(Your objective): Lines from the listing below that contain the string "CROSS" are to be reported.

(Input data):
================

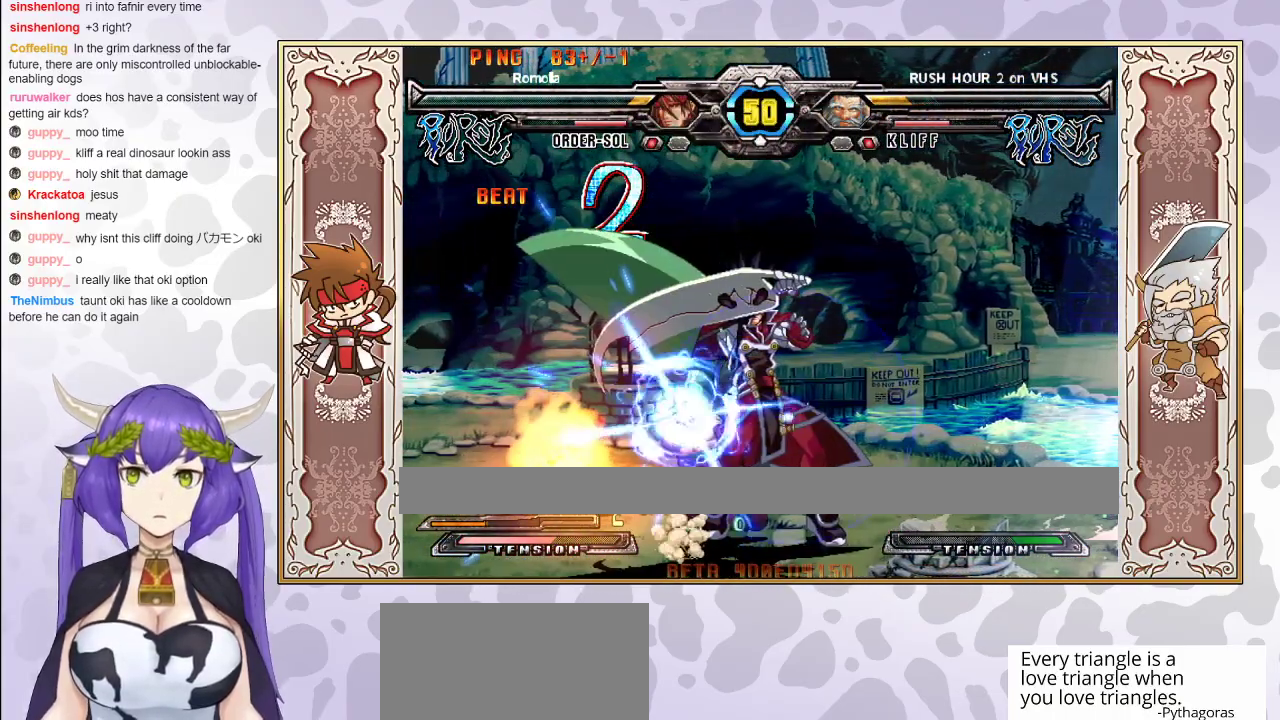
{"buttons": [], "events": [[50, "CIRCLE", "up"], [367, "CROSS", "down"], [450, "CROSS", "up"]]}
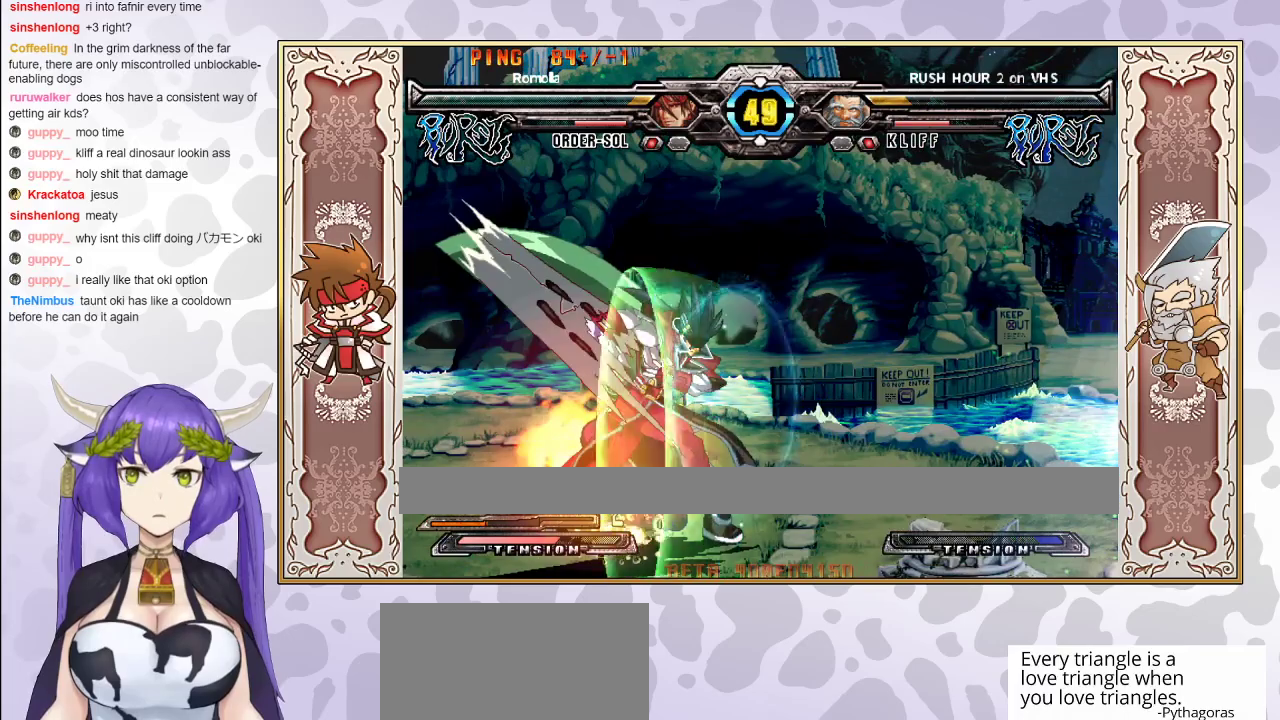
{"buttons": [], "events": [[283, "R2", "down"], [350, "R2", "up"], [367, "R2", "down"], [450, "R2", "up"]]}
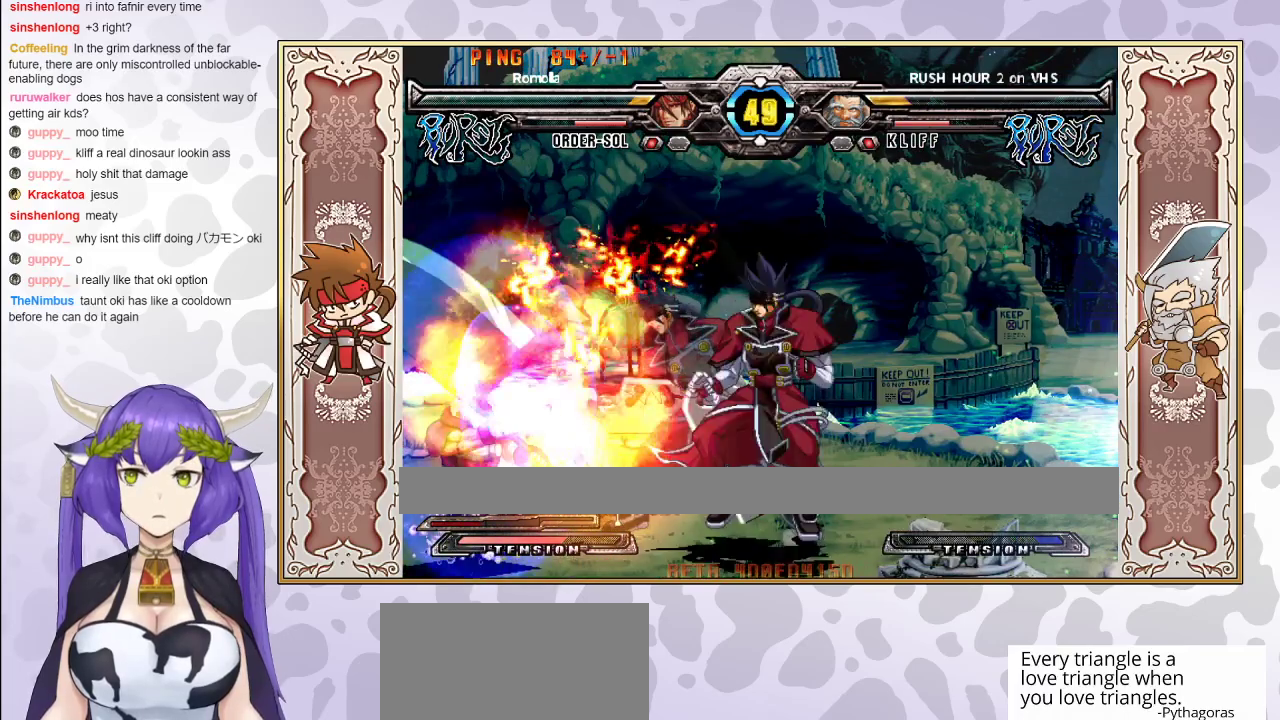
{"buttons": [], "events": [[17, "CROSS", "down"], [17, "R1", "down"], [17, "TRIANGLE", "down"], [67, "CROSS", "up"], [67, "TRIANGLE", "up"], [100, "R1", "up"], [367, "R1", "down"], [450, "R1", "up"]]}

================

(Answer box):
{"buttons": [], "events": [[50, "CIRCLE", "up"], [367, "CROSS", "down"], [450, "CROSS", "up"]]}
{"buttons": [], "events": [[17, "CROSS", "down"], [17, "R1", "down"], [17, "TRIANGLE", "down"], [67, "CROSS", "up"], [67, "TRIANGLE", "up"], [100, "R1", "up"], [367, "R1", "down"], [450, "R1", "up"]]}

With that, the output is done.